Reproduce the data word for word from the line with "AGVO Sp. z o.o." up to and including the line with "сделать все возможное, чтобы". Leave the pictures out of your answer.

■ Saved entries
++++++++

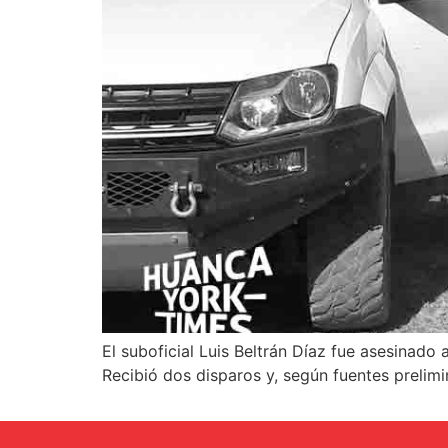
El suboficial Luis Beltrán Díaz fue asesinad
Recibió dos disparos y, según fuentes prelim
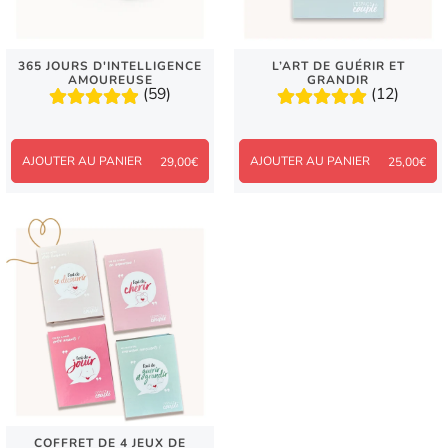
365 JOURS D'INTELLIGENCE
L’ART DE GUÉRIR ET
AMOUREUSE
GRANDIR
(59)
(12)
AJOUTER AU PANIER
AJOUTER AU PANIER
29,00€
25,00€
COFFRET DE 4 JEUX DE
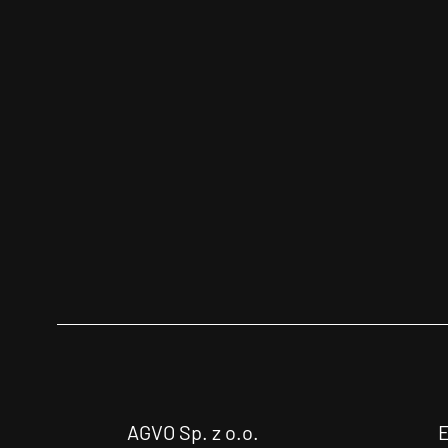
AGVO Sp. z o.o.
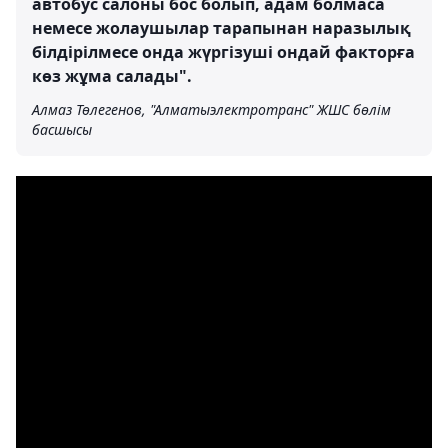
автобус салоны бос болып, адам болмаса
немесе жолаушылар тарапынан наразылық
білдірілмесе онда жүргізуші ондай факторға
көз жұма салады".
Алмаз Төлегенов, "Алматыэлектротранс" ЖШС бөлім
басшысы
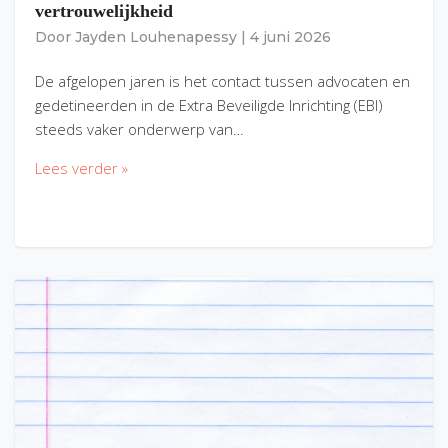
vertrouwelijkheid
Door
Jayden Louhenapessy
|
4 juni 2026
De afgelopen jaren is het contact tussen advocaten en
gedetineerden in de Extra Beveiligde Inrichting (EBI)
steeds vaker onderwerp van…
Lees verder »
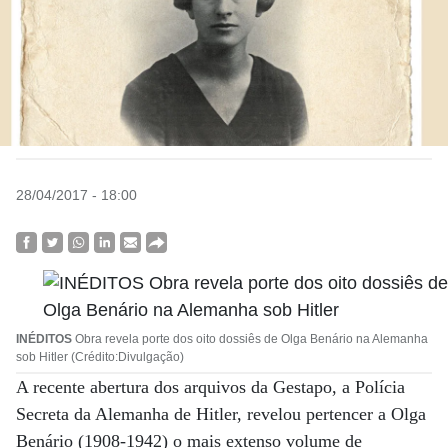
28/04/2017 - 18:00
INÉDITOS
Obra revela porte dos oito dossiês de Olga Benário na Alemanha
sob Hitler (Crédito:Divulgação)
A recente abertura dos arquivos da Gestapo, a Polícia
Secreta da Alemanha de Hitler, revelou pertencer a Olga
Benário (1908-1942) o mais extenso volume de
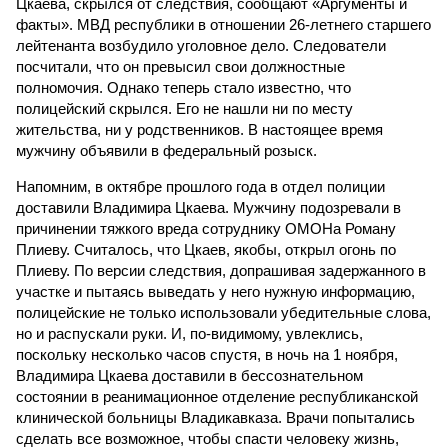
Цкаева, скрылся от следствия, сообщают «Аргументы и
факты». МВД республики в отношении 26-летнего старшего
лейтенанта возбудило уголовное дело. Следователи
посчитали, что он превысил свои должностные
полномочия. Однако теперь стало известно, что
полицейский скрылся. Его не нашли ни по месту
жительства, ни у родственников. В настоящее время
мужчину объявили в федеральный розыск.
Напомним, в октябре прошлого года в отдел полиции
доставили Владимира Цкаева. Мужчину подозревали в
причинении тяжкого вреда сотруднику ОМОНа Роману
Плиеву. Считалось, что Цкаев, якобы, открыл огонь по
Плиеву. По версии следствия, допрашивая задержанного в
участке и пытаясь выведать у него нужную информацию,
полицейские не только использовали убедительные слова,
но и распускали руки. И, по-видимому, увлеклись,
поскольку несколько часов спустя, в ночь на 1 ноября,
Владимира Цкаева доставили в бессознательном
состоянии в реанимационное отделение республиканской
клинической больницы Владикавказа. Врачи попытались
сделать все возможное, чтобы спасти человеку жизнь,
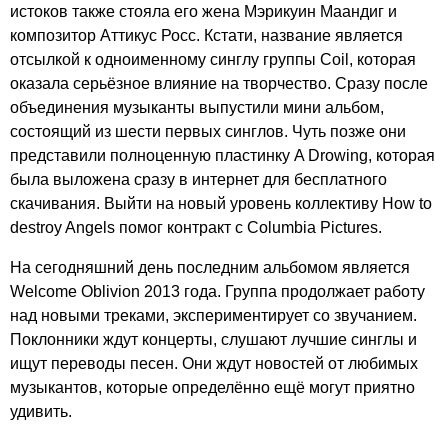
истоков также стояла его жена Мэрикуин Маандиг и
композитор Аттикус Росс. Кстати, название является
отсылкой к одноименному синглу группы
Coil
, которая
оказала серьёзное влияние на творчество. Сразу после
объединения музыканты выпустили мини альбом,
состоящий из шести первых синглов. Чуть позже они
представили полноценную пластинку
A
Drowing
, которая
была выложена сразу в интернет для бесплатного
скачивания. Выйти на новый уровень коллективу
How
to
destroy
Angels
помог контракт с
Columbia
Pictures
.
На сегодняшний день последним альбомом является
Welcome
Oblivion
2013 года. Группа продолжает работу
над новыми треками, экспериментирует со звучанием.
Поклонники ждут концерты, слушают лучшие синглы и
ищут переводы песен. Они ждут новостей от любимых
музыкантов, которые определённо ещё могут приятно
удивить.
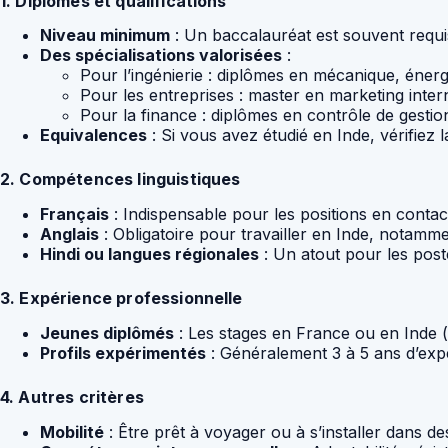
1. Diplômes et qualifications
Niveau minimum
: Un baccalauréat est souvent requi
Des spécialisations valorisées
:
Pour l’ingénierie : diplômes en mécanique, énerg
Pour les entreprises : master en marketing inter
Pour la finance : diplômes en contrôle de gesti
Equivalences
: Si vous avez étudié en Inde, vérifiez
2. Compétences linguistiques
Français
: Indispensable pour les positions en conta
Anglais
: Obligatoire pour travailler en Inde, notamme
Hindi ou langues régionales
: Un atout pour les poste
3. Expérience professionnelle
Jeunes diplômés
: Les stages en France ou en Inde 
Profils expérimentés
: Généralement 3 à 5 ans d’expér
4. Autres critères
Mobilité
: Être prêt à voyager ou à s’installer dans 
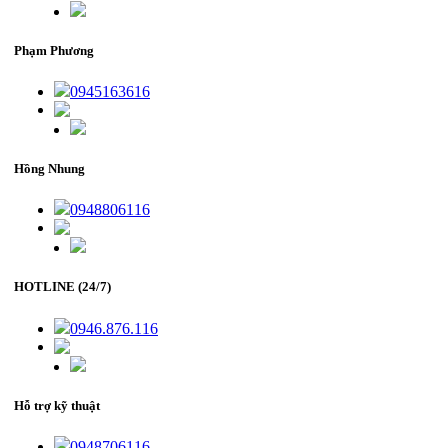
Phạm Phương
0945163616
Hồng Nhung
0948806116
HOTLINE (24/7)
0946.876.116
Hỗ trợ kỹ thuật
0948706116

++++++++

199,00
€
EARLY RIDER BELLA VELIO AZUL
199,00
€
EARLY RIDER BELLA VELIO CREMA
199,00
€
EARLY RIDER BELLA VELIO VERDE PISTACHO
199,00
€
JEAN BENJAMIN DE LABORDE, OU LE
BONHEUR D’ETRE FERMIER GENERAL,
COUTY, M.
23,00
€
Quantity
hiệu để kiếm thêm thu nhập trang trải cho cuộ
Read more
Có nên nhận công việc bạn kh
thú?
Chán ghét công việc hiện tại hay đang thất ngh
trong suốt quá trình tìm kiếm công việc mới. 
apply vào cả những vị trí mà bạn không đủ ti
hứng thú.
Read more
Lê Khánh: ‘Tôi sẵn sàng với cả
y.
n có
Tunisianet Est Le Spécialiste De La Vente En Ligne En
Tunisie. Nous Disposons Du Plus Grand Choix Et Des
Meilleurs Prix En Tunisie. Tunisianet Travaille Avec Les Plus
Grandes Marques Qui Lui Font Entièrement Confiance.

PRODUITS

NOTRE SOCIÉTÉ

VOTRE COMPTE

++++++++

■ Response to this exercise
AGVO Sp. z o.o.
автобус салоны бос болып, адам болмаса
немесе жолаушылар тарапынан наразылық
білдірілмесе онда жүргізуші ондай факторға
көз жұма салады".
Алмаз Төлегенов, "Алматыэлектротранс" ЖШС бөлім
басшысы
vertrouwelijkheid
Door
Jayden Louhenapessy
|
4 juni 2026
De afgelopen jaren is het contact tussen advocaten en
gedetineerden in de Extra Beveiligde Inrichting (EBI)
steeds vaker onderwerp van…
Lees verder »
28/04/2017 - 18:00
INÉDITOS
Obra revela porte dos oito dossiês de Olga Benário na Alemanha
sob Hitler (Crédito:Divulgação)
A recente abertura dos arquivos da Gestapo, a Polícia
Secreta da Alemanha de Hitler, revelou pertencer a Olga
Benário (1908-1942) o mais extenso volume de
Цкаева, скрылся от следствия, сообщают «Аргументы и
факты». МВД республики в отношении 26-летнего старшего
лейтенанта возбудило уголовное дело. Следователи
посчитали, что он превысил свои должностные
полномочия. Однако теперь стало известно, что
полицейский скрылся. Его не нашли ни по месту
жительства, ни у родственников. В настоящее время
мужчину объявили в федеральный розыск.
Напомним, в октябре прошлого года в отдел полиции
доставили Владимира Цкаева. Мужчину подозревали в
причинении тяжкого вреда сотруднику ОМОНа Роману
Плиеву. Считалось, что Цкаев, якобы, открыл огонь по
Плиеву. По версии следствия, допрашивая задержанного в
участке и пытаясь выведать у него нужную информацию,
полицейские не только использовали убедительные слова,
но и распускали руки. И, по-видимому, увлеклись,
поскольку несколько часов спустя, в ночь на 1 ноября,
Владимира Цкаева доставили в бессознательном
состоянии в реанимационное отделение республиканской
клинической больницы Владикавказа. Врачи попытались
сделать все возможное, чтобы спасти человеку жизнь,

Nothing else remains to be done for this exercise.